Неожиданно герцогиня подалась корпусом к нему, держась за подлокотники кресла и оттопырив локти в стороны. Сейчас она походила на ящера с остановившимся взглядом, который замер, чтобы не спугнуть добычу. Взгляд не давал полного представления о настроении ее светлости, Уваров напрягся, ожидая, что его сейчас попросят уйти, а она, кажется, похвалила:
– Вы бескорыстны, сударь? Редкое качество. Но вы ее совсем не знаете. Впрочем, как и она вас.
– Ежели вы отдадите за меня Шарлотту, у нас будет много времени узнать друг друга.
Черты ее смягчились, про себя Уваров торжествовал победу.
– Я не готова дать вам ответ, – произнесла герцогиня, приняв прежнюю позу.
Уваров понимал мать, которой предстояло расстаться с дочерью, разумеется, она обеспокоена, в чьи руки попадет девушка.
– Вас, должно быть, смущает мое внезапное предложение. Но вы, ваша светлость, не сомневайтесь в моей порядочности, род Уваровых пока еще не запятнал чести, я надеюсь продолжить сию традицию.
– А я не сомневаюсь в вас, сударь, но действительно не готова дать ответ. Не мешает узнать, что думает по сему поводу дочь.
– Так позовите ее, – не требовательно, скорее робко попросил он. – Пусть она скажет мне и вам.
– Простите, сударь, но невозможно.
Она встала, давая понять, что ему пора уходить.
– Когда вы позволите приехать за ответом? – спросил он.
– Как-нибудь… на днях.
Мишель молча поклонился и пошел к выходу. Его остановил голос герцогини, которая стояла к нему спиной:
– Сударь! Вы мне нравитесь.
– Благодарю вас, ваша светлость.
– Слава богу, вышел! – облегченно выдохнула Марго на дереве.
– А вы что же думали, его там съедят? – пробубнил Суров, глядя в трубу. – Судя по лицу Мишеля, прием был вежливым.

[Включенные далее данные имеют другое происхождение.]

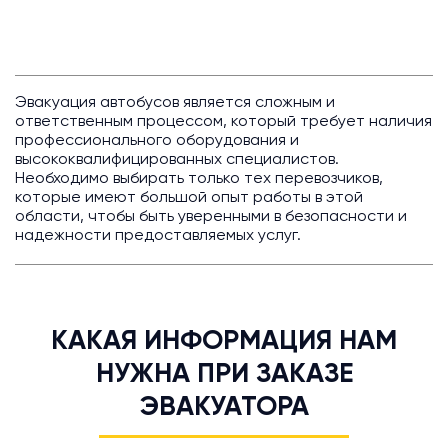
Эвакуация автобусов является сложным и
ответственным процессом, который требует наличия
профессионального оборудования и
высококвалифицированных специалистов.
Необходимо выбирать только тех перевозчиков,
которые имеют большой опыт работы в этой
области, чтобы быть уверенными в безопасности и
надежности предоставляемых услуг.
КАКАЯ ИНФОРМАЦИЯ НАМ
НУЖНА ПРИ ЗАКАЗЕ
ЭВАКУАТОРА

– Едемте за ним, – засуетилась Марго, когда брат поскакал обратно. – Уже сумерки, боюсь, на него нападет оборотень.
– Нельзя. Мишель услышит топот копыт, выждать придется.
– Все равно давайте спустимся, а то скоро совсем стемнеет.
Суров опять слезал первым, помогая ей.
– Александр Иванович, обещайте разузнать, зачем он ездил.
– Попытаюсь, но не обещаю.
– Как это не обещаете? Вы хотите, чтоб я умерла?
– Напротив, Маргарита Аристарховна, я желаю, чтобы вы жили долго и счастливо. Но… Не пытать же мне Мишеля!
– А хоть пытайте! – заявила она требовательно.
– Когда Мишель не захочет рассказать, никакие пытки не помогут. Только вы-то сами уж, пожалуйста, не приставайте к нему, а то он о многом догадается.
– Потому и прошу вас, что не могу допрашивать его, – спрыгнув к Сурову, ответила графиня.
В каминный зал пришли де ла Гра, фон Бэр и фон Левенвольде, которых, без сомнения, одолевало любопытство.
– Вели подать чаю сюда, а не в столовую, – сказала герцогиня племяннику.
В доме отсутствовал церемониал, потому сейчас чай принесла на подносе кухарка, хотя чаще подавал лакей. Действительно, слуг в усадьбе было мизерное количество, герцогиня отобрала прислугу давным-давно и с особой тщательностью. Кухарка и дворник (одновременно конюх) были мужем и женой, укрывались от закона, потому они и устроили ее – молчание с их стороны было гарантировано. В доме жила, помимо няньки, еще одна женщина, в обязанности которой входило поддерживать чистоту, да старый лакей – верный слуга. Чаепитие проходило в гробовом молчании, глава дома, казалось, забыла о недавнем визите.